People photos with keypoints
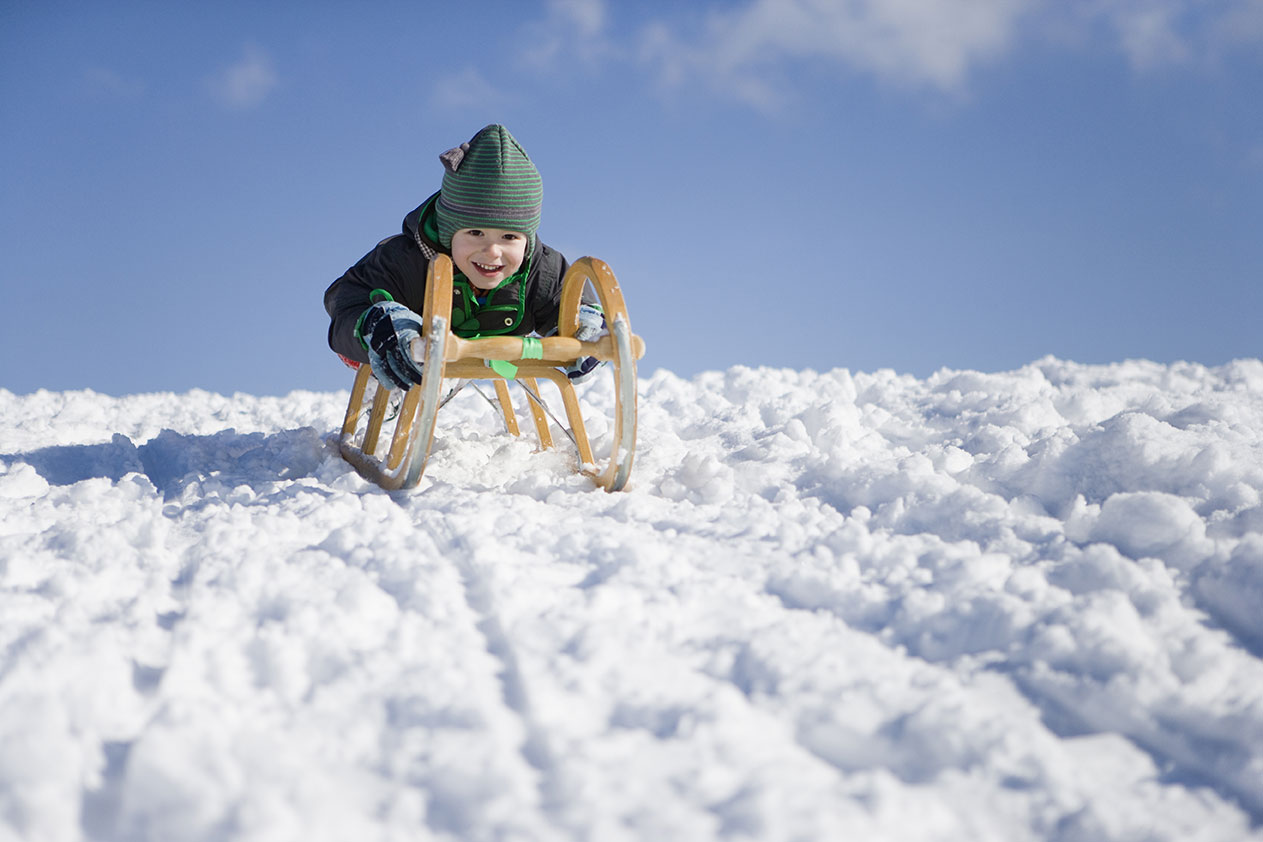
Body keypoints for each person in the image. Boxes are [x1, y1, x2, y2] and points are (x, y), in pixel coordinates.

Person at [324, 124, 602, 391]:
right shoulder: (404, 261)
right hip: (412, 343)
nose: (493, 251)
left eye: (509, 237)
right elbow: (346, 301)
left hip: (491, 346)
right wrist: (378, 323)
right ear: (448, 232)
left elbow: (571, 301)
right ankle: (381, 382)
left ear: (526, 240)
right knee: (368, 337)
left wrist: (581, 328)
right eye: (475, 232)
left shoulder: (542, 269)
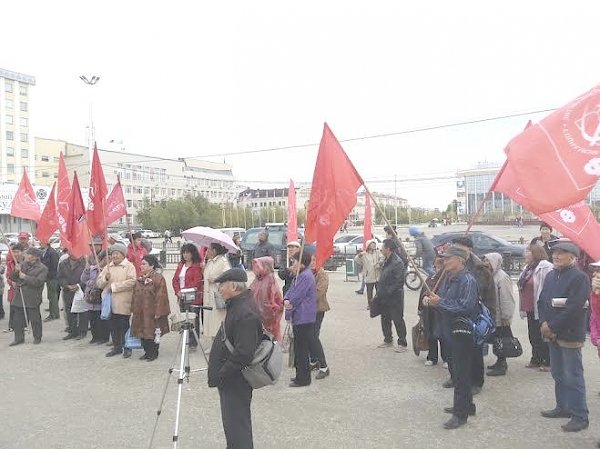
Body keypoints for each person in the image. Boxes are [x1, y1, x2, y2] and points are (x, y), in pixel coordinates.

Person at [423, 246, 479, 430]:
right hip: (448, 330)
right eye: (444, 258)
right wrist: (433, 301)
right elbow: (444, 301)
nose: (445, 261)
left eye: (449, 258)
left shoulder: (468, 280)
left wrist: (441, 303)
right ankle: (467, 405)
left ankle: (460, 414)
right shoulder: (447, 278)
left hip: (462, 333)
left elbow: (466, 307)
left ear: (461, 260)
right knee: (457, 371)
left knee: (461, 374)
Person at [207, 268, 262, 449]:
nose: (220, 289)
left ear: (232, 286)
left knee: (237, 426)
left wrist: (223, 372)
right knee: (233, 425)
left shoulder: (245, 311)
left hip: (235, 379)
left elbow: (244, 353)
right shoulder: (237, 304)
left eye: (222, 285)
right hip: (231, 377)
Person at [538, 241, 590, 432]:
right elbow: (542, 300)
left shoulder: (580, 278)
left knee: (573, 375)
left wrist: (551, 325)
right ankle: (563, 407)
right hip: (551, 332)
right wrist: (543, 322)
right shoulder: (552, 275)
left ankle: (580, 415)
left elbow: (574, 308)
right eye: (555, 253)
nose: (556, 256)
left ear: (572, 257)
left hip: (570, 333)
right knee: (558, 373)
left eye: (561, 253)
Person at [451, 236, 496, 394]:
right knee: (459, 351)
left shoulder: (478, 268)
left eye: (458, 247)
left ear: (468, 249)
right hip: (457, 313)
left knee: (475, 351)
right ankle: (458, 379)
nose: (455, 250)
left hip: (475, 314)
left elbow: (482, 292)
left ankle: (477, 382)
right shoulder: (453, 265)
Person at [97, 243, 137, 358]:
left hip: (123, 302)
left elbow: (132, 282)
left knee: (124, 326)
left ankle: (127, 347)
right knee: (113, 326)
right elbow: (99, 283)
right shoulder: (108, 267)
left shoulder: (129, 266)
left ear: (123, 255)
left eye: (117, 254)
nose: (114, 256)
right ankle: (116, 347)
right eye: (113, 254)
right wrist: (105, 279)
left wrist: (114, 287)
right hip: (109, 304)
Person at [518, 245, 553, 370]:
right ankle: (536, 357)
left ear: (536, 253)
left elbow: (547, 286)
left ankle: (547, 360)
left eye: (528, 252)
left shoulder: (546, 266)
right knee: (533, 335)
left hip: (540, 306)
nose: (525, 254)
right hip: (529, 306)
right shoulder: (527, 268)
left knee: (542, 334)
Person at [284, 251, 317, 387]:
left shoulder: (306, 276)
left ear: (302, 262)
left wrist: (289, 302)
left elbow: (297, 296)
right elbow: (290, 291)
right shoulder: (300, 275)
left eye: (295, 261)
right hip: (300, 316)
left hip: (304, 316)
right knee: (298, 348)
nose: (293, 264)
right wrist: (286, 298)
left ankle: (303, 378)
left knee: (302, 349)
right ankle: (300, 375)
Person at [131, 255, 171, 361]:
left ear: (152, 266)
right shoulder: (140, 278)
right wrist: (133, 308)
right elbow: (135, 294)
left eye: (144, 264)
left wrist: (159, 311)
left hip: (152, 311)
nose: (141, 266)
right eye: (141, 264)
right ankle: (146, 352)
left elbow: (161, 295)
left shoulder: (158, 278)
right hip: (140, 310)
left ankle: (153, 353)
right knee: (142, 332)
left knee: (152, 332)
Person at [482, 252, 516, 377]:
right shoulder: (489, 275)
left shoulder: (502, 277)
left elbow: (507, 298)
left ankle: (502, 364)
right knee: (495, 339)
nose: (485, 263)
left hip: (500, 316)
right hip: (491, 314)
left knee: (502, 340)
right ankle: (499, 362)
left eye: (488, 261)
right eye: (484, 260)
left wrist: (506, 316)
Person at [9, 248, 48, 346]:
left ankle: (37, 337)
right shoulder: (22, 264)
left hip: (32, 297)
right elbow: (13, 277)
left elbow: (38, 282)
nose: (25, 255)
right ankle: (19, 338)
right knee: (17, 319)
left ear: (35, 256)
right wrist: (15, 271)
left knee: (35, 319)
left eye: (28, 254)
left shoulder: (42, 268)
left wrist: (25, 277)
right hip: (19, 296)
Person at [374, 239, 407, 352]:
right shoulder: (386, 260)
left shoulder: (397, 262)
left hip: (394, 297)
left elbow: (398, 281)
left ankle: (402, 343)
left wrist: (387, 292)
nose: (381, 249)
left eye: (382, 247)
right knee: (385, 319)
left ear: (388, 249)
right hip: (384, 296)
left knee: (397, 319)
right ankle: (388, 339)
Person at [418, 255, 448, 366]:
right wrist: (424, 298)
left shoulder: (447, 278)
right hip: (429, 311)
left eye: (439, 265)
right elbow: (424, 290)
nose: (436, 267)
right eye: (435, 265)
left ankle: (447, 358)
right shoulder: (430, 278)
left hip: (441, 311)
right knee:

> Problem to work on:
Each line above, from the one that contains "left wrist: (387, 292)" to the last line of the records, should be repeated exactly. Leave out all others.

> Solution to this task:
left wrist: (387, 292)
nose: (381, 249)
left eye: (382, 247)
right knee: (385, 319)
left ear: (388, 249)
right hip: (384, 296)
left knee: (397, 319)
right ankle: (388, 339)
Person at [418, 255, 448, 366]:
right wrist: (424, 298)
left shoulder: (447, 278)
right hip: (429, 311)
left eye: (439, 265)
right elbow: (424, 290)
nose: (436, 267)
right eye: (435, 265)
left ankle: (447, 358)
right shoulder: (430, 278)
left hip: (441, 311)
right knee:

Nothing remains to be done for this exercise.